▶ **DATA FOR THIS EXERCISE**:
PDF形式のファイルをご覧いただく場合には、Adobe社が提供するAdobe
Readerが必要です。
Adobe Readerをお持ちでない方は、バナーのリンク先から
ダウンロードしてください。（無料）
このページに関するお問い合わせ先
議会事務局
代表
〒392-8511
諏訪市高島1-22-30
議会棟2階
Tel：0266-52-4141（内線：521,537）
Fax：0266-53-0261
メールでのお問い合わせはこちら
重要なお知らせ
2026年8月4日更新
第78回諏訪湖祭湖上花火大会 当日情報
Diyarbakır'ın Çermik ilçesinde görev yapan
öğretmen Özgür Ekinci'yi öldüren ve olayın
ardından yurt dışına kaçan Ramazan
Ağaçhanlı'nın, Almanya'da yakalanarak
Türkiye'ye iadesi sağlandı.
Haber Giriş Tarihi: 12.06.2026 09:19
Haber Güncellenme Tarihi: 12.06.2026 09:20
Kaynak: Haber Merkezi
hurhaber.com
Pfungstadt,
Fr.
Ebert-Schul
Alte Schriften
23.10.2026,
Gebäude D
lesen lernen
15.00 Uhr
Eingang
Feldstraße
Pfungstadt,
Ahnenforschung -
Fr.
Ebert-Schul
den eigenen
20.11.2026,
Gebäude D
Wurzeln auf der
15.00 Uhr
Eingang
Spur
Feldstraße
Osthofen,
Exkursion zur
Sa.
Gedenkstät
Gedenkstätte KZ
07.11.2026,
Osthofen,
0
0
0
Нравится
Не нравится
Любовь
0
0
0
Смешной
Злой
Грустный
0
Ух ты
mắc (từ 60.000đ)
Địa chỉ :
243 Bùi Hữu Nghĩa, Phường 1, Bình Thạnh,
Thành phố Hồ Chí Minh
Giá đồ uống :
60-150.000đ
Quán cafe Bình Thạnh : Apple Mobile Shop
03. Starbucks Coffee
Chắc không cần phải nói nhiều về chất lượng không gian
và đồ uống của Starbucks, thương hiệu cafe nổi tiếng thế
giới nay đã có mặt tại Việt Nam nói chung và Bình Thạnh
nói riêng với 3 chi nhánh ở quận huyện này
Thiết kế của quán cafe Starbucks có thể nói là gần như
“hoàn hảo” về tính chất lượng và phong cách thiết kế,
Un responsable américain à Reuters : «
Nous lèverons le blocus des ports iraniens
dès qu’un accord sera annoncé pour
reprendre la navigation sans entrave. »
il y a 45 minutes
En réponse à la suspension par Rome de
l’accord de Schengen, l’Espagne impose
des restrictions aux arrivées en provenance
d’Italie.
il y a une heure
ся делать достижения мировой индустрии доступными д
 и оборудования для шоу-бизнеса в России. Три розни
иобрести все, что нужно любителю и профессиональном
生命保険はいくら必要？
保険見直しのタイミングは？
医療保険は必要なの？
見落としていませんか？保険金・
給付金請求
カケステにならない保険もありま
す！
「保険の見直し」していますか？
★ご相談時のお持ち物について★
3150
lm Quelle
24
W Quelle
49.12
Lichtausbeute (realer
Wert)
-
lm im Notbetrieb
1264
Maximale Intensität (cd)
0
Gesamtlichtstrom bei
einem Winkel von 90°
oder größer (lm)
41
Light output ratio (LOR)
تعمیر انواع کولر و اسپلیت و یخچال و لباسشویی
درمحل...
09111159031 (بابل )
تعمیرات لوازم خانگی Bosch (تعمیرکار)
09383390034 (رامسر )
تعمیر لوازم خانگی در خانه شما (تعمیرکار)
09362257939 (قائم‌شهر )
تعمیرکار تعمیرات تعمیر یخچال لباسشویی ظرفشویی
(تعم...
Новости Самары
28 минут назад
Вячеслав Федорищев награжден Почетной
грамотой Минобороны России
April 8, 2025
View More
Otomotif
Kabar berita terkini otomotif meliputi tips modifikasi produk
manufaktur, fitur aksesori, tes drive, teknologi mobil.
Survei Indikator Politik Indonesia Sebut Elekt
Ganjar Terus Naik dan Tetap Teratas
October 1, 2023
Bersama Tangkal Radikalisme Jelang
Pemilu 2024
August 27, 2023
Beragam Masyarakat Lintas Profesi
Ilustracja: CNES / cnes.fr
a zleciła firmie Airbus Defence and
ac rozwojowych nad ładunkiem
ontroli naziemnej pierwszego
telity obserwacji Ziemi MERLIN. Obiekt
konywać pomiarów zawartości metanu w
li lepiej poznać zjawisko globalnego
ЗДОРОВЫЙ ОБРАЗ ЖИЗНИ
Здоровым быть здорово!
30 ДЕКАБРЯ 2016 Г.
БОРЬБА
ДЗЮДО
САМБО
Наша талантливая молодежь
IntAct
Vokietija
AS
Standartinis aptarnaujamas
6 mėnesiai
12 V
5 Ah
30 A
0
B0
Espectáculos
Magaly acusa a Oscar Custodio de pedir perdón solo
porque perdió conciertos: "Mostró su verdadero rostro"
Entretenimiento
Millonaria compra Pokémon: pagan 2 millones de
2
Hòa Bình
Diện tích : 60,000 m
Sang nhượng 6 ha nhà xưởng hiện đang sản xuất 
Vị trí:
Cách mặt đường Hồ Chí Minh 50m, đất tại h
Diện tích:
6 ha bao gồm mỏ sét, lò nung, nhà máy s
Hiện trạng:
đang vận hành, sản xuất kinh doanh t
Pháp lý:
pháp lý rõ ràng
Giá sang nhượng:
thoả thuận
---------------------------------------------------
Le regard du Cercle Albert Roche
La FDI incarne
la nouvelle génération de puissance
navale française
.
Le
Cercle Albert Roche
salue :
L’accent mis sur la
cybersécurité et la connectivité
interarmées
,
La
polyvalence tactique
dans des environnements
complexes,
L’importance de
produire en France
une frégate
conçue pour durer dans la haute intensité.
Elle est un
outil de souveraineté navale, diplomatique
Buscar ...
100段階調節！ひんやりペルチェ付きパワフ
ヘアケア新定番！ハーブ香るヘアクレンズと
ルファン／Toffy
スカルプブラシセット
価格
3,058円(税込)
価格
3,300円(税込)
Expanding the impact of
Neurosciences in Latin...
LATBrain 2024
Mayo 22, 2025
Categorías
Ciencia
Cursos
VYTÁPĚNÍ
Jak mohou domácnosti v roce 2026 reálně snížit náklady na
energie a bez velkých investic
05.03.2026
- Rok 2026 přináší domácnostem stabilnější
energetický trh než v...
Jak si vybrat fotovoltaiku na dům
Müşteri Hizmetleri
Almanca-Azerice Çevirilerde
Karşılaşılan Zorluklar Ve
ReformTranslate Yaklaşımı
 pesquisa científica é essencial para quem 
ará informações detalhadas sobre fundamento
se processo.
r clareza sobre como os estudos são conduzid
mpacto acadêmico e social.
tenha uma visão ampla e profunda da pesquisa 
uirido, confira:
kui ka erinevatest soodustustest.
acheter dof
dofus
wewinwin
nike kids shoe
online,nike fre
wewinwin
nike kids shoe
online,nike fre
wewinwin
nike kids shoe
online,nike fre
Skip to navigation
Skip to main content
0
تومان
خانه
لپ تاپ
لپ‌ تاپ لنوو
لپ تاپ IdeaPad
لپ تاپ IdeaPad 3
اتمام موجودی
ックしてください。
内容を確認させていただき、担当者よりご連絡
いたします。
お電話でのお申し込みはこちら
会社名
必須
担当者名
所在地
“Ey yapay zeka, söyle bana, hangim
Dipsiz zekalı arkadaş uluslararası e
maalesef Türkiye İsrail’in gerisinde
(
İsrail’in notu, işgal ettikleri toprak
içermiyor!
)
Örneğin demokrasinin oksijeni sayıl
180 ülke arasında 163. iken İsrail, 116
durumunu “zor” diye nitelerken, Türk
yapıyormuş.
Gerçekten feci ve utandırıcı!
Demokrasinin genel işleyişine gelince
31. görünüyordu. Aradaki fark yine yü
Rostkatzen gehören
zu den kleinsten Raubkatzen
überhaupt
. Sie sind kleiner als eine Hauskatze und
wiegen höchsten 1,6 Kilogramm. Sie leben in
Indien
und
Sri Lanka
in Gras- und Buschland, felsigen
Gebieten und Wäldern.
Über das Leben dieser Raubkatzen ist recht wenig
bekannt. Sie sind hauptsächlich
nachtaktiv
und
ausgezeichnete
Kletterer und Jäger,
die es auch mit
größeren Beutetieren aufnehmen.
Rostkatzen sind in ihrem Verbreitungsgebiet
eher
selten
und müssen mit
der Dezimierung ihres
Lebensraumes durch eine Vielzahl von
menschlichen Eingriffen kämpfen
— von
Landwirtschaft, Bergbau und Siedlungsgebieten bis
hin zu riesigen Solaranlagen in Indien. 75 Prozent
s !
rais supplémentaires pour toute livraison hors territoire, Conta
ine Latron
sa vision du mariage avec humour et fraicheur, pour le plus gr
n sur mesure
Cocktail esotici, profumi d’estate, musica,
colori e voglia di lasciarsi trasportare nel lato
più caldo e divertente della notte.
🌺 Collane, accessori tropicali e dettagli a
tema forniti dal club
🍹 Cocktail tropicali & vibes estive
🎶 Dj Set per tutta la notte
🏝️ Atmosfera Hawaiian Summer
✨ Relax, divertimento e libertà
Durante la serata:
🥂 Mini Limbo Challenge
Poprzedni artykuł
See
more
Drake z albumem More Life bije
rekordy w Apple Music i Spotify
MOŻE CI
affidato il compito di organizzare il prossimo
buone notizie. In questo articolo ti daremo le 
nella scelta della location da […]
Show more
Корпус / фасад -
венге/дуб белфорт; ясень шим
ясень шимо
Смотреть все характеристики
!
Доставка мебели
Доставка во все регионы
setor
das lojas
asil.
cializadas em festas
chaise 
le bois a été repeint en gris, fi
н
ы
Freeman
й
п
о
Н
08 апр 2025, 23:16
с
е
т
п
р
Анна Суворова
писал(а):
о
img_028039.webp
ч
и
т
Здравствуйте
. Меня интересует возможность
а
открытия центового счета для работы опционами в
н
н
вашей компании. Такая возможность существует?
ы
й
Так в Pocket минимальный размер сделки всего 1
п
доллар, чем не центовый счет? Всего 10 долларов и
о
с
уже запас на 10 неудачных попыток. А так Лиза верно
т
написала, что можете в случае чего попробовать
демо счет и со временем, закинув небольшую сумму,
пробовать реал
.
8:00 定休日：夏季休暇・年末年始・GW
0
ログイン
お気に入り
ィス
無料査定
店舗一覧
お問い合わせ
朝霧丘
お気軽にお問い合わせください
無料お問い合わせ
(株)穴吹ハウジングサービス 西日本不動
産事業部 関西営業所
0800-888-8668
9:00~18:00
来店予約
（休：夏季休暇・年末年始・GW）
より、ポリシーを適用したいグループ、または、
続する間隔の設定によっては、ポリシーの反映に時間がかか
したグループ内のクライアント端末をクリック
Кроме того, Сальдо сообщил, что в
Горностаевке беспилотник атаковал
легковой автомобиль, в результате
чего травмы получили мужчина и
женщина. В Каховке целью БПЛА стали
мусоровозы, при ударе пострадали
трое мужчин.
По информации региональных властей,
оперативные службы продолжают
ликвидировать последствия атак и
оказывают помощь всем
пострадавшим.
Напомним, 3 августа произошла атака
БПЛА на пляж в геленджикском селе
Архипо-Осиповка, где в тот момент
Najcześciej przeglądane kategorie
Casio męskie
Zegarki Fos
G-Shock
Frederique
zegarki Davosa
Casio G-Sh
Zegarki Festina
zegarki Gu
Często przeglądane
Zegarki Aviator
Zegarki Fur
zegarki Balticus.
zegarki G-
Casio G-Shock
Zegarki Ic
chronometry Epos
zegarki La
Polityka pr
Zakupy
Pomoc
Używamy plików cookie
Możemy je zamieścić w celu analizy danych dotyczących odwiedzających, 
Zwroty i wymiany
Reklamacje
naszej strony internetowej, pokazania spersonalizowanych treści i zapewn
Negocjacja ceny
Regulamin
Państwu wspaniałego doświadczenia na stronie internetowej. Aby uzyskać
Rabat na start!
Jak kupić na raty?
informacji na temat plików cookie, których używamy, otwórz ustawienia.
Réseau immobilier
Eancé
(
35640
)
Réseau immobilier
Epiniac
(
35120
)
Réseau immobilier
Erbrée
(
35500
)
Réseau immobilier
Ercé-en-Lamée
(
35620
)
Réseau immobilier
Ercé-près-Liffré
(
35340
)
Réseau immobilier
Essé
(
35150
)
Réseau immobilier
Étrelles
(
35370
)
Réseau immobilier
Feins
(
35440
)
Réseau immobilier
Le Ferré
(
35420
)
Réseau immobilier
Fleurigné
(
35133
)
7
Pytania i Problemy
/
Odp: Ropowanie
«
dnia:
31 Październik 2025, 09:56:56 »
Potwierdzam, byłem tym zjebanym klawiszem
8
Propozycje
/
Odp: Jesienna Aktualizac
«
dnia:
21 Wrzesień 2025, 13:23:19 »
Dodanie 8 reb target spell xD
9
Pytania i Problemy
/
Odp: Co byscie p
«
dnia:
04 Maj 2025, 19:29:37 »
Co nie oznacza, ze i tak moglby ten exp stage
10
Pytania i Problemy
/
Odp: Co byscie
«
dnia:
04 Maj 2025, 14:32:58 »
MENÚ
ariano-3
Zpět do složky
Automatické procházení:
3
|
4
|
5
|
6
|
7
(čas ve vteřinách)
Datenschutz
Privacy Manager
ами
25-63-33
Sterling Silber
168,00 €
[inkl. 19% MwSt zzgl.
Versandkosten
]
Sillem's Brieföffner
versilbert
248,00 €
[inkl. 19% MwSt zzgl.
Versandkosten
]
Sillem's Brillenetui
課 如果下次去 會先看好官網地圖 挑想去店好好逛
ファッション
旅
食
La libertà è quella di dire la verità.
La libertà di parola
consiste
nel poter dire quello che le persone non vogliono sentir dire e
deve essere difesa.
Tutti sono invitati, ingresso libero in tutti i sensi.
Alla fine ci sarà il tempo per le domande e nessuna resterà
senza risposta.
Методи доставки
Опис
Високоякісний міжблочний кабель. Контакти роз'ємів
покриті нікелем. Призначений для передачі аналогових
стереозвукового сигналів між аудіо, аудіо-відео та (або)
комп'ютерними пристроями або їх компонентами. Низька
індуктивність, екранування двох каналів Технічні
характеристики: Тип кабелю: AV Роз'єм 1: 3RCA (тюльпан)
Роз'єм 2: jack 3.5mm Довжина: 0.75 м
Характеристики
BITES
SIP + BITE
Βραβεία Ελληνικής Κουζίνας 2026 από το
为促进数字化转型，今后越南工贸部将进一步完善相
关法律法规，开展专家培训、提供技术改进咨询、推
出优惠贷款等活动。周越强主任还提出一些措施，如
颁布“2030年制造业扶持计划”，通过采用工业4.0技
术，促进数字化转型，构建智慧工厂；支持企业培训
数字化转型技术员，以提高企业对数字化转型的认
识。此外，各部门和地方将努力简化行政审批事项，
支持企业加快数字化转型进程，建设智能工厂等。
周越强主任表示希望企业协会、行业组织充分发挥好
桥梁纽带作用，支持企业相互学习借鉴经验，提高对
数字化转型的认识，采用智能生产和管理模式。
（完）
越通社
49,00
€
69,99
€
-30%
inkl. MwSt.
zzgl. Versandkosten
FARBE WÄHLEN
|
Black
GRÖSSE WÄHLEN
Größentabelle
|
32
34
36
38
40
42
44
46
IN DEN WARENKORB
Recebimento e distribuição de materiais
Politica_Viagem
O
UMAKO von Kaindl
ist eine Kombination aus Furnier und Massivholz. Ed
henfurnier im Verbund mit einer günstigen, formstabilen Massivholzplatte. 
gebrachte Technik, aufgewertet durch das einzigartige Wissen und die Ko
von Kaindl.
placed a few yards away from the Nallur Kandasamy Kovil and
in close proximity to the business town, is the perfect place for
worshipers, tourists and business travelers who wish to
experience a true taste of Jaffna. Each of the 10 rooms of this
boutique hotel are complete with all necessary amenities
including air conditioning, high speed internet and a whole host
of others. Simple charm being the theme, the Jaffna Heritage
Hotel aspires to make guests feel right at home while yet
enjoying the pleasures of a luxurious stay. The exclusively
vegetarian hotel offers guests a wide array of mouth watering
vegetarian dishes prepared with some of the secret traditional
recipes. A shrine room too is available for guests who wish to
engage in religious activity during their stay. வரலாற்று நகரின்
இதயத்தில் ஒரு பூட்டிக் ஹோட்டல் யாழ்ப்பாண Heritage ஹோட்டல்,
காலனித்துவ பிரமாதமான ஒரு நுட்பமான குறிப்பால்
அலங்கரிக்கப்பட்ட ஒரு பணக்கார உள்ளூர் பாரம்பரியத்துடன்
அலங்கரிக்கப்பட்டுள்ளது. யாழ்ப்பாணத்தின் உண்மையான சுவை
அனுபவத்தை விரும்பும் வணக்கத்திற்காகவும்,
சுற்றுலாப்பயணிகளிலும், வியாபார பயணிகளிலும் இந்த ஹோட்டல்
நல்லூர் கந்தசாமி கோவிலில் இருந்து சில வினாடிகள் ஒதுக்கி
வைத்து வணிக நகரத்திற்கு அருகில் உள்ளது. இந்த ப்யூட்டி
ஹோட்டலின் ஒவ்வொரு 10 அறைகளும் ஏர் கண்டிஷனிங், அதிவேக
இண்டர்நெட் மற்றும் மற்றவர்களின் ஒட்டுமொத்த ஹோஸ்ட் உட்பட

▶ **WHAT TO PRODUCE**: Please reproduce the material from its start through the line containing "l’accord de Schengen, l’Espagne impose", both ends included, swapping in "Gebäude E" wherever "Gebäude D" appears and keeping everything else unchanged. Return only that portion.

▶ **TASK RESULT**:
PDF形式のファイルをご覧いただく場合には、Adobe社が提供するAdobe
Readerが必要です。
Adobe Readerをお持ちでない方は、バナーのリンク先から
ダウンロードしてください。（無料）
このページに関するお問い合わせ先
議会事務局
代表
〒392-8511
諏訪市高島1-22-30
議会棟2階
Tel：0266-52-4141（内線：521,537）
Fax：0266-53-0261
メールでのお問い合わせはこちら
重要なお知らせ
2026年8月4日更新
第78回諏訪湖祭湖上花火大会 当日情報
Diyarbakır'ın Çermik ilçesinde görev yapan
öğretmen Özgür Ekinci'yi öldüren ve olayın
ardından yurt dışına kaçan Ramazan
Ağaçhanlı'nın, Almanya'da yakalanarak
Türkiye'ye iadesi sağlandı.
Haber Giriş Tarihi: 12.06.2026 09:19
Haber Güncellenme Tarihi: 12.06.2026 09:20
Kaynak: Haber Merkezi
hurhaber.com
Pfungstadt,
Fr.
Ebert-Schul
Alte Schriften
23.10.2026,
Gebäude E
lesen lernen
15.00 Uhr
Eingang
Feldstraße
Pfungstadt,
Ahnenforschung -
Fr.
Ebert-Schul
den eigenen
20.11.2026,
Gebäude E
Wurzeln auf der
15.00 Uhr
Eingang
Spur
Feldstraße
Osthofen,
Exkursion zur
Sa.
Gedenkstät
Gedenkstätte KZ
07.11.2026,
Osthofen,
0
0
0
Нравится
Не нравится
Любовь
0
0
0
Смешной
Злой
Грустный
0
Ух ты
mắc (từ 60.000đ)
Địa chỉ :
243 Bùi Hữu Nghĩa, Phường 1, Bình Thạnh,
Thành phố Hồ Chí Minh
Giá đồ uống :
60-150.000đ
Quán cafe Bình Thạnh : Apple Mobile Shop
03. Starbucks Coffee
Chắc không cần phải nói nhiều về chất lượng không gian
và đồ uống của Starbucks, thương hiệu cafe nổi tiếng thế
giới nay đã có mặt tại Việt Nam nói chung và Bình Thạnh
nói riêng với 3 chi nhánh ở quận huyện này
Thiết kế của quán cafe Starbucks có thể nói là gần như
“hoàn hảo” về tính chất lượng và phong cách thiết kế,
Un responsable américain à Reuters : «
Nous lèverons le blocus des ports iraniens
dès qu’un accord sera annoncé pour
reprendre la navigation sans entrave. »
il y a 45 minutes
En réponse à la suspension par Rome de
l’accord de Schengen, l’Espagne impose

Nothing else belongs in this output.